On Friday, the Information and Broadcasting Ministry set up a five-member committee to assess the functioning of the Pune-based National Film Archive of India (NFAI), following a series of reports in The Indian Express that had revealed missing film reels, poor conditions for storage of film materials, and negligence that put valuable film heritage at risk. Set up in the 1960s to preserve India’s cinematic heritage and promote film-related research, the NFAI has, for the last couple of years, been implementing the National Film Heritage Mission (NFHM), an ambitious programme to restore, digitise and store all Indian films and film-related material for future generations. Atikh Rashid explains why this mission was needed, its objectives, and the progress that has been made so far.
Barely six months after the very first show of motion picture was held by Louis and Auguste Lumière in December 1895 in Paris, the moving images arrived in India. In July 1896, a show dubbed “marvel of the century” was held at the Watson’s Hotel in Mumbai. Since the early times (feature films happened much later), the movies have documented India and the lives of its people. The audio-visual medium of cinema has a unique ability to document what it sees with immediacy and accuracy. which is unique to the craft of cinema. Over generations, cinema – fiction or non-fiction – has documented in direct or indirect manner the way Preservation of these moving images, hence, is preservation of historic documents.
The Mission
In February 1964, I&B Ministry established the National Film Archive of India in Pune with an aim to trace, acquire and preserve, for posterity, the heritage of national cinema and a representative collection of world cinema. By the turn of the century, the NFAI had collected as many as 1,32000 film reels or around 22,500 films.
However, there was a lack of adequate funding as well as want of sufficient facilities to preserve the films in an ideal manner. With NFHM, which was proposed in 2009, sanctioned in 2014 and finally launched in 2016, the government planned to take stock of the health of the surviving films, initiate conservation and repair of the damaged films, and fast track the digitisation and restoration of important selected films so that they could be made available to the public for viewing.
The Backlog
Between 1913 and 1931, an estimated 1,300 silent feature films were made in India, of which only seven full-length films and partial footage of 23 films could be found and procured by NFAI. A lot of this content was lost at the hands of producers who saw no point in preserving a film after it had finished its commercial role and sometimes even preferring to sell the reels to people who melted it to extract silver.
The Challenge
Film negatives and prints are perishable items as they have a tendency to destroy themselves. Nitrate prints — very few of them are left with NFAI after a fire incident in 2003 — are highly inflammable while acetate base films decompose if not kept in controlled conditions of temperature and humidity. Preserving films in a tropical country like India is much more challenging as maintaining the requisite temperature (10 to 12 degrees Celsius for colour films, and 2 degrees Celsius for B&W) and humidity levels (30 to 45 percent RH) inside the vaults is a very costly and cumbersome affair.
The Tasks
NFHM will work in phases to meet its objectives, which include preventive conservation of 1.32 lakh film reels, undertaking film condition assessment of the reels, digitisation of carefully prioritised 1,345 feature films and 2,768 short films as well as restoration of 1,145 feature and 1,108 short films. Among other objectives of NFHM is construction of more and better vaults as well as upgradation of existing vaults.

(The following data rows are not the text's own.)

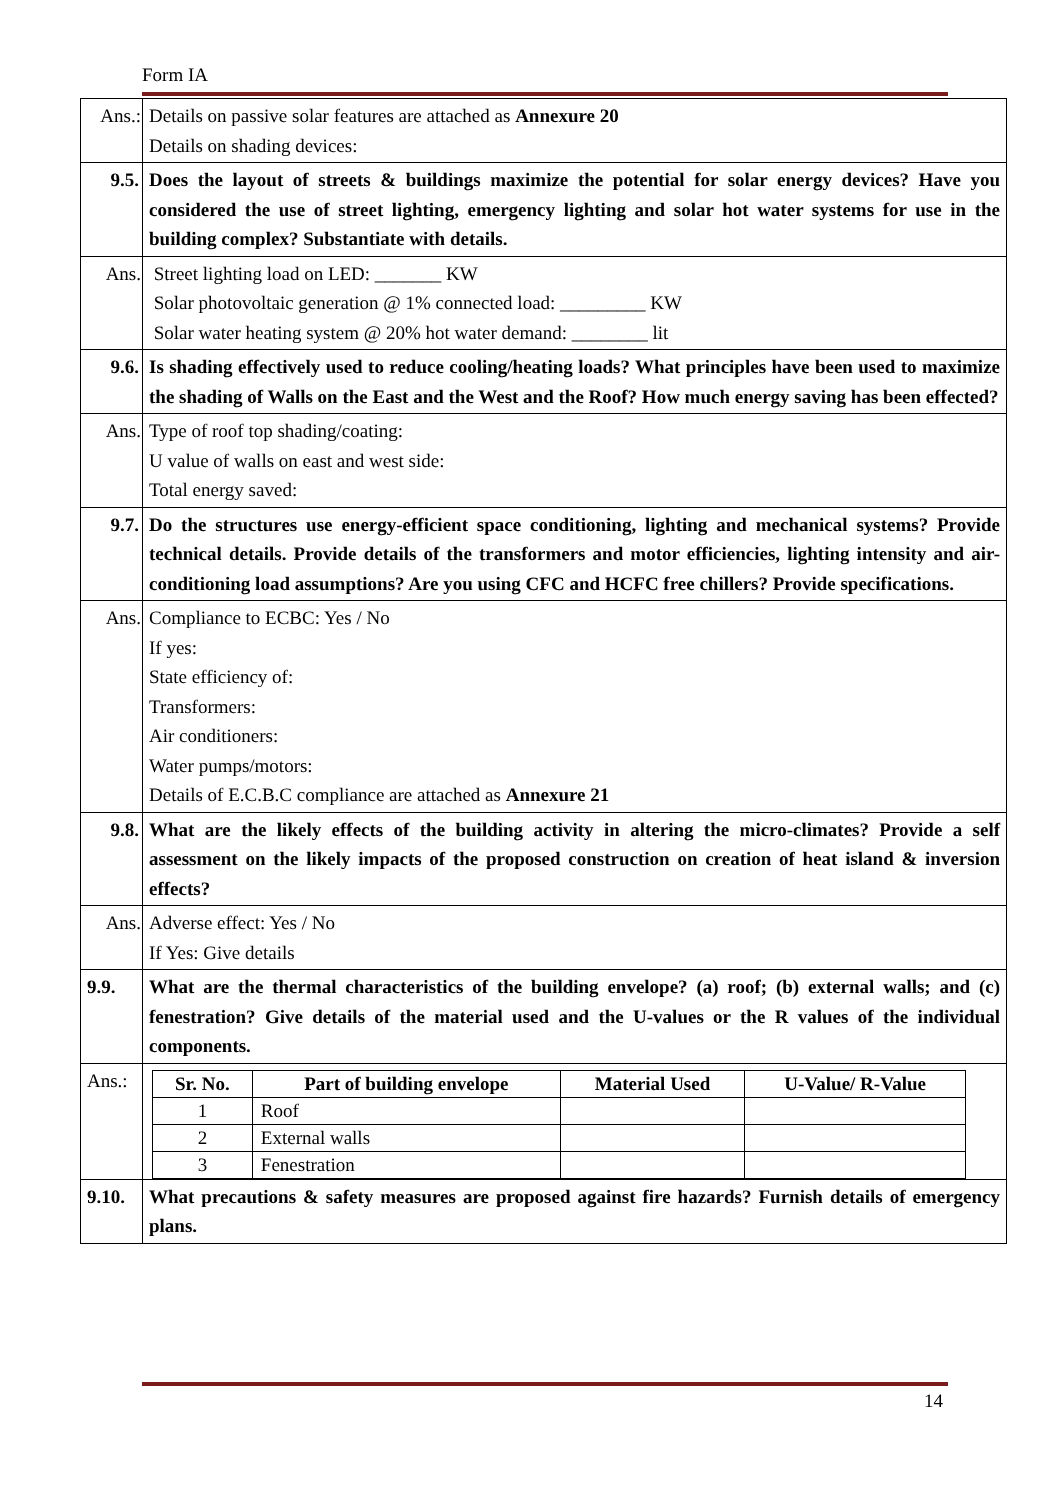Form IA
| Ans.: | Details on passive solar features are attached as Annexure 20 Details on shading devices: |
| 9.5. | Does the layout of streets & buildings maximize the potential for solar energy devices? Have you considered the use of street lighting, emergency lighting and solar hot water systems for use in the building complex? Substantiate with details. |
| Ans. | Street lighting load on LED: _______ KW Solar photovoltaic generation @ 1% connected load: _________ KW Solar water heating system @ 20% hot water demand: ________ lit |
| 9.6. | Is shading effectively used to reduce cooling/heating loads? What principles have been used to maximize the shading of Walls on the East and the West and the Roof? How much energy saving has been effected? |
| Ans. | Type of roof top shading/coating: U value of walls on east and west side: Total energy saved: |
| 9.7. | Do the structures use energy-efficient space conditioning, lighting and mechanical systems? Provide technical details. Provide details of the transformers and motor efficiencies, lighting intensity and air-conditioning load assumptions? Are you using CFC and HCFC free chillers? Provide specifications. |
| Ans. | Compliance to ECBC: Yes / No If yes: State efficiency of: Transformers: Air conditioners: Water pumps/motors: Details of E.C.B.C compliance are attached as Annexure 21 |
| 9.8. | What are the likely effects of the building activity in altering the micro-climates? Provide a self assessment on the likely impacts of the proposed construction on creation of heat island & inversion effects? |
| Ans. | Adverse effect: Yes / No If Yes: Give details |
| 9.9. | What are the thermal characteristics of the building envelope? (a) roof; (b) external walls; and (c) fenestration? Give details of the material used and the U-values or the R values of the individual components. |
| Ans.: | / Sr. No. / Part of building envelope / Material Used / U-Value/ R-Value / / --- / --- / --- / --- / / 1 / Roof / / / / 2 / External walls / / / / 3 / Fenestration / / / |
| 9.10. | What precautions & safety measures are proposed against fire hazards? Furnish details of emergency plans. |
14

The first phase of the mission, for which contract has been granted to the Chennai-based Prasad Labs, is the film assessment project under which health of all the film reels held by NFAI will be checked on various parameters. Results of this will decide the future course of action. Since NFAI has very limited staff — about 25 people including those on deputation — it hired a private firm as the project management unit for NFHM.
The Progress
Prasad Labs started work in January 2017 and was supposed to finish by November 2017. As per information provided by NFAI, the project is far from over as the Archive is suffering from a shortage of material needed for assessment and repair processes.
Apart from this, I&B Ministry’s displeasure over the way funds are being spent and works being prioritised has also caused it to set up a review committee, which will conduct a financial and physical review of the project. Until the committee submits it report, the contract of award for future works can’t be carried out.